LU85632A1 - METHOD AND DEVICE FOR AUTOMATICALLY ANALYZING BIOLOGICAL SAMPLES - Google Patents

Description

The present invention relates to a new process for the fully automatic identification, sorting and counting of very small particles, and in particular but not exclusively of microorganisms of animal or plant origin, as well as for the exploitation of results obtained in fields as varied as biological analyzes such as those of milk or blood, automatic bacterial pollution controls, for example in the automatic control of industrial effluent treatment plants or drinking water, this process characterized by its precision, speed and low cost.

Various methods of achieving similar results are known. For example, in the case of the analysis of human blood, the usual process consists first of all in manually preparing each sample by various mechanical and / or chemical treatments, then in examining it under the microscope so as to analyze and count the various cellular elements sought. This technique is long and laborious and nevertheless includes an admitted error rate between 20 and 30%.
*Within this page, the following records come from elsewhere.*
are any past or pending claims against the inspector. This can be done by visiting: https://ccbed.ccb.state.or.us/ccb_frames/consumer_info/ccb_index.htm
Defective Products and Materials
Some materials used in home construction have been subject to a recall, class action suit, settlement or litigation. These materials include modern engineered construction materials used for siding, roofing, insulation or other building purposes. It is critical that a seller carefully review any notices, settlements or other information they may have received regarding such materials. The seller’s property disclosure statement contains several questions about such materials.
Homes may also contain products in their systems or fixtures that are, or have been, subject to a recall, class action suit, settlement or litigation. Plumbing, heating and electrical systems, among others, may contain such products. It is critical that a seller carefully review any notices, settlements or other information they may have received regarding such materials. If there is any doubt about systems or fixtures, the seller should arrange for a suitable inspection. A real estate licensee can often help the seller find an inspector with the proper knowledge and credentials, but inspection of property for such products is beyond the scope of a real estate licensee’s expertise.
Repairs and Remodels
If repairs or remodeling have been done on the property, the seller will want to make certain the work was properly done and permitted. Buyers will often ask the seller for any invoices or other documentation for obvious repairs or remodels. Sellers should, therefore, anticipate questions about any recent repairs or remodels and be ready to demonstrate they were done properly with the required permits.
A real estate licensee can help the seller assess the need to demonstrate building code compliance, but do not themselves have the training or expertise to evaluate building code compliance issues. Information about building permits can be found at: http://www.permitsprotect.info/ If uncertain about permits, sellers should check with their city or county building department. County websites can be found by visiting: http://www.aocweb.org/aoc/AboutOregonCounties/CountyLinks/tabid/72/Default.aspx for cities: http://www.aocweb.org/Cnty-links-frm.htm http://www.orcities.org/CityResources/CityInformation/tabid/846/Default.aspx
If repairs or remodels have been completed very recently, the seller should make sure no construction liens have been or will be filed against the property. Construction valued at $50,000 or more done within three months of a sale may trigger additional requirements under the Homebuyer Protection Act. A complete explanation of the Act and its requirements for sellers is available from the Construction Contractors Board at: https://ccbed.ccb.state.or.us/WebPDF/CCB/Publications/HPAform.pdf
Likewise, to analyze and count the bacteria present in a liquid, the operator must take samples of the liquid, then carry out cultures on each one allowing the bacteria to appear, which causes delays of several hours, and finally analyze and count these bacteria by reference to known forms, with the same limitations and drawbacks as above.

More generally, there is no automatic and repetitive process allowing the desired results to be obtained quickly and continuously, while avoiding human error.

The invention makes it possible to achieve this result by implementing a succession of operations, the principle of which is individually known for other applications, but which are here combined and adapted to one another in view of this new result.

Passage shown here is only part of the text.